JAM’s Fuzz Phrase Fuzz Face homage is well-known to collectors in its now very expensive and discontinued germanium version, but this silicon variation is a ripper. If you love Gilmour’s sustaining, wailing buzzsaw tone in Pompeii, you’ll dig this big time. But its ’66 acid-punk tones are killer, too, especially if you get resourceful with guitar volume and tone. And while it can’t match its germanium-transistor-equipped equivalent for dynamic response to guitar volume and tone settings or picking intensity, it does not have to operate full-tilt to sound cool. There are plenty of overdriven and near-clean tones you can get without ever touching the pedal itself.
Great Grape! It’s Purple JAM, Man!
Like any Fuzz Face-style stomp worth its fizz, the Fuzz Phrase Si is silly simple. The gain knob generally sounds best at maximum, though mellower settings make clean sounds easier to source. The output volume control ranges to speaker-busting zones. But there’s also a cool internal bias trimmer that can summon thicker or thin and raspy variations on the basic voice, which opens up the possibility of exploring more perverse fuzz textures. The Fuzz Phrase Si’s pedal-to-the-metal tones—with guitar volume and pedal gain wide open—bridge the gap between mid-’60s buzz and more contemporary-sounding silicon fuzzes like the Big Muff. And guitar volume attenuation summons many different personalities from the Fuzz Phrase Si—from vintage garage-psych tones with more note articulation and less sustain (great for sharp, punctuated riffs) as well as thick overdrive sounds.
If you’re curious about Fuzz Face-style circuits because of the dynamic response in germanium versions, the Fuzz Phrase Si performs better in this respect than many other silicon variations, though it won’t match the responsiveness of a good germanium incarnation. For starters, the travel you have to cover with a guitar volume knob to get tones approaching “clean” (a very relative term here) is significantly greater than that required by a good germanium Fuzz Face clone, which will clean up with very slight guitar volume adjustments. This makes precise gain management with guitar controls harder. And in situations where you have to move fast, you may be inclined to just switch the pedal off rather than attempt a dirty-to-clean shift with the guitar volume.
“The best clean-ish tones come via humbuckers and a high-headroom amp with not too much midrange, which makes a PAF-and-black-panel-Fender combination a great fit.”
The best clean-ish tones come via humbuckers and a high-headroom amp with not too much midrange, which makes a PAF-and-black-panel-Fender combination a great fit if you’re out to extract maximum dirty-to-clean range. You don’t need to attenuate your guitar volume as much with the PAF/black-panel tandem, and you can get pretty close to bypassed tone if you reduce picking intensity and/or switch from flatpick to fingers and nails. Single-coil pickups make such maneuvers more difficult.
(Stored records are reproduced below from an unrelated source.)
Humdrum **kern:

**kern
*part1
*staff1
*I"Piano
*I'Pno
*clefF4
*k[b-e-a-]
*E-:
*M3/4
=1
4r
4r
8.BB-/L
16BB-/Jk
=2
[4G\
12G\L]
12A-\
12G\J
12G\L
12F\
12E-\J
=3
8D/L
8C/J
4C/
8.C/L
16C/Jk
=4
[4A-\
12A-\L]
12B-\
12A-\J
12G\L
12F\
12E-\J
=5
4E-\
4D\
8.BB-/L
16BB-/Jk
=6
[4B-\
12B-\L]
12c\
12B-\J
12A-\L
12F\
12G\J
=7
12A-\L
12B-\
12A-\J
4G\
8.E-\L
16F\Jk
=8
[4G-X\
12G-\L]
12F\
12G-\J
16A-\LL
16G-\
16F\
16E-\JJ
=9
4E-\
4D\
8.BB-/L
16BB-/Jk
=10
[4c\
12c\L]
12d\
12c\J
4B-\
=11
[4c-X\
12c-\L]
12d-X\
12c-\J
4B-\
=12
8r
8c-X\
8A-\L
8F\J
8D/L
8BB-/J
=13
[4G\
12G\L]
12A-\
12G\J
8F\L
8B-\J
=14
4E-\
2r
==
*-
They tend to get thin in a less-than-ideal way before they shake the dirt, and they’re less responsive to the touch dynamics that yield so much range with PAFs. If you’re less interested in thick, clean tones, though, single-coils are a killer match for the Fuzz Phrase Si, yielding Yardbirds-y rasp, quirky lo-fi fuzz, and dirty overdrive that illuminates chord detail without sacrificing attitude. Pompeii tones are readily attainable via a Stratocaster and a high-headroom Fender amp, too, when you maximize guitar volume and pedal gain. And with British-style amps those same sounds turn feral and screaming, evoking Jimi’s nastiest.
The Verdict
Like every JAM pedal I’ve ever touched, the JAM Fuzz Phrase Si is built with care that makes the $229 price palatable. Cheaper silicon Fuzz Face clones may be easy to come by, but I’m hard-pressed to think they’ll last as long or as well as the Greece-made Fuzz Phrase Si. Like any silicon Fuzz Face-inspired design, what you gain in heat, you trade in dynamics. But the Si makes the best of this trade, opening a path to near-clean tones and many in-between gain textures, particularly if you put PAFs and a scooped black-panel Fender amp in the mix. And if streamlining is on your agenda, this fuzz’s combination of simplicity, swagger, and style means paring down pedals and controls doesn’t mean less fun.